* _SELECTION_

FIG. 5 also illustrates a substrate 12 (which can be a wafer) in relationship to the dispense fixture 80. Thus, the distance d_sbetween the nozzles 64 and the substrate 12 is illustrated by FIG. 5. In addition, any given dispense head 60 has a center (or other reference point) which defines its location in the dispense fixture 80. The substrate 12 also has a center (or other reference point) which defines its location. Since the lithographic system 10 often holds the dispense fixture 80 and substrate 12 in fixed relationship to one another, the centers of the dispense heads 60 and the substrate 12 can be expressed in terms of the same coordinate system by points such as (P_head0, P_head1) and (P_disk0, P_disk1) where the illustrative substrate 12 is a disk. Thus an offset or a distance d=SQRT(ΔX²+ΔY²) can exist between the center of any particular dispense head 60 and a particular substrate 12 where ΔX is the x component of offset and ΔY is the y component. Due to manufacturing tolerances, variations in how the various dispense heads 60 mount to the dispense fixture 80, etc., these distances ΔX and ΔY can vary between substrates 12, dispense heads 60, dispense fixtures 80, and/or from time-to-time (for instance, after a particular dispense head 60 is removed and re-installed in the dispense fixture 80). As a result of the variations in the distances ΔX and ΔY, the performance of the lithographic system 10 (see FIG. 1) can vary between the dispensing of one set of drops 66 and the dispensing of another set of drops 66.
Typically, the substrate 12 is a wafer or disc of some material such as silicon or silicon oxide. These discs often have an inner annular region 71 and an outer annular region 73. The chuck 14 can hold the substrate 12 by way of the inner and/or the outer annular regions 71 and 73. As mentioned, in some cases, the substrate 12 may be a silicon wafer with a flattened side (created during its formation) which can be used as a key to aid in positioning and locating the wafer on the chuck 14.

* _RECORDED INFORMATION_

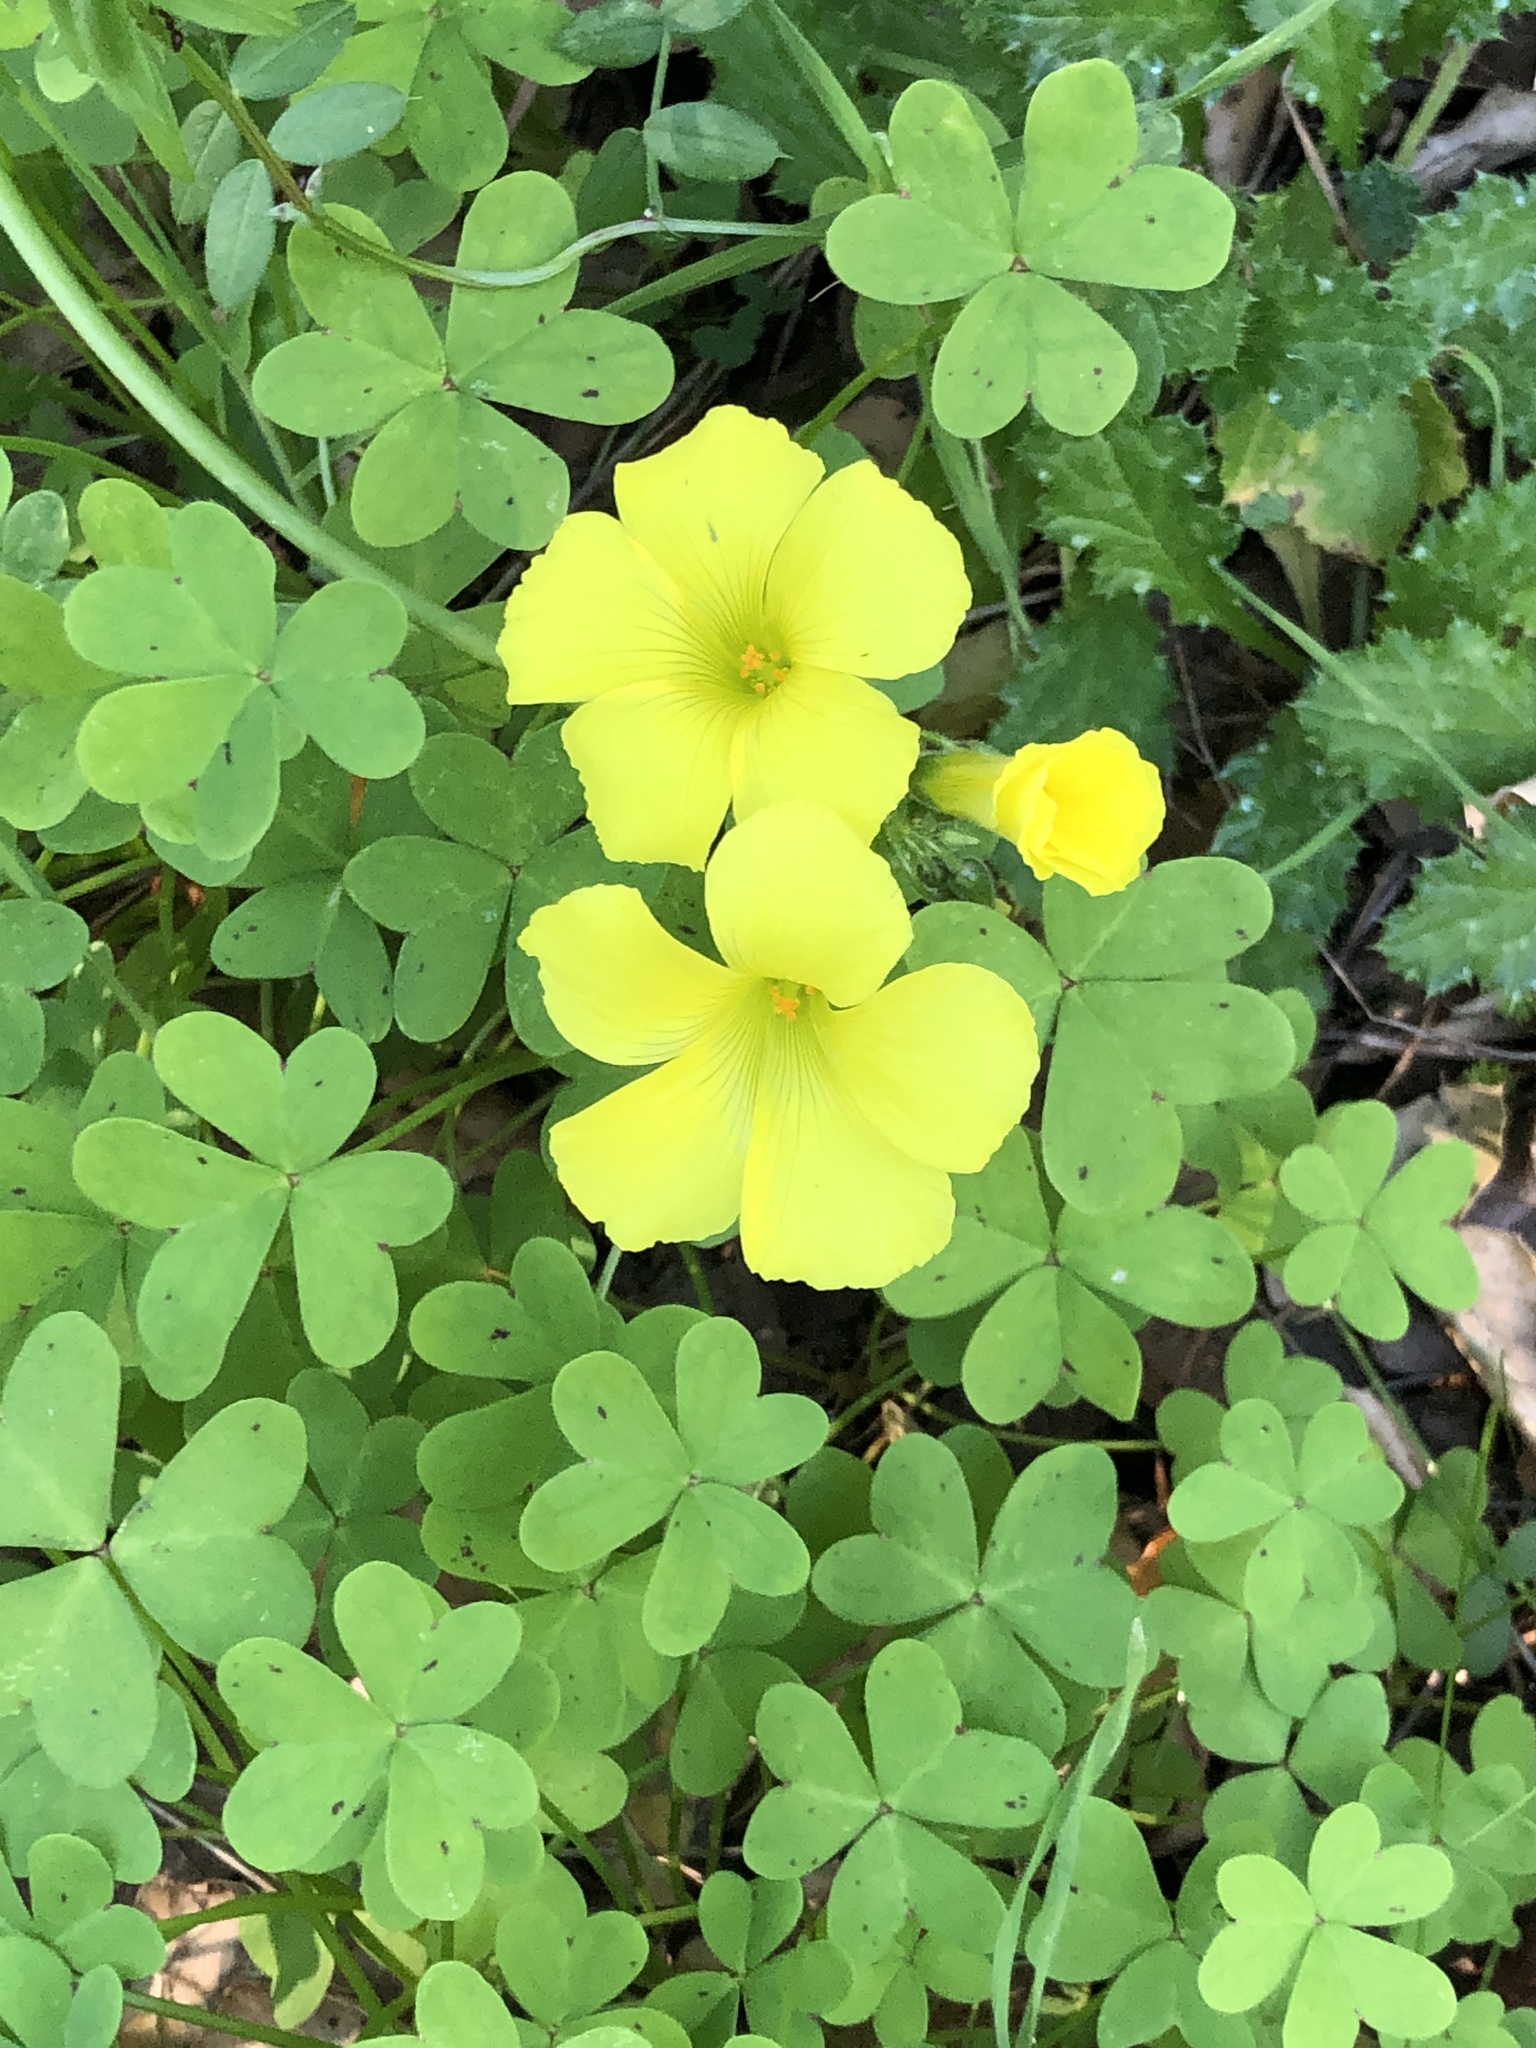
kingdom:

* _TASKS TO CARRY OUT_
1. Reproduce the stretch of the lithography passage from "Typically, the substrate" through "the chuck 14." without changing a word.
2. In the lithography passage, what materials is the substrate typically made of?
Rely only on the lithography passage, not on the data.

* _RESULTS OF THE EXERCISE_
1.
Typically, the substrate 12 is a wafer or disc of some material such as silicon or silicon oxide. These discs often have an inner annular region 71 and an outer annular region 73. The chuck 14 can hold the substrate 12 by way of the inner and/or the outer annular regions 71 and 73. As mentioned, in some cases, the substrate 12 may be a silicon wafer with a flattened side (created during its formation) which can be used as a key to aid in positioning and locating the wafer on the chuck 14.

2. Silicon or silicon oxide.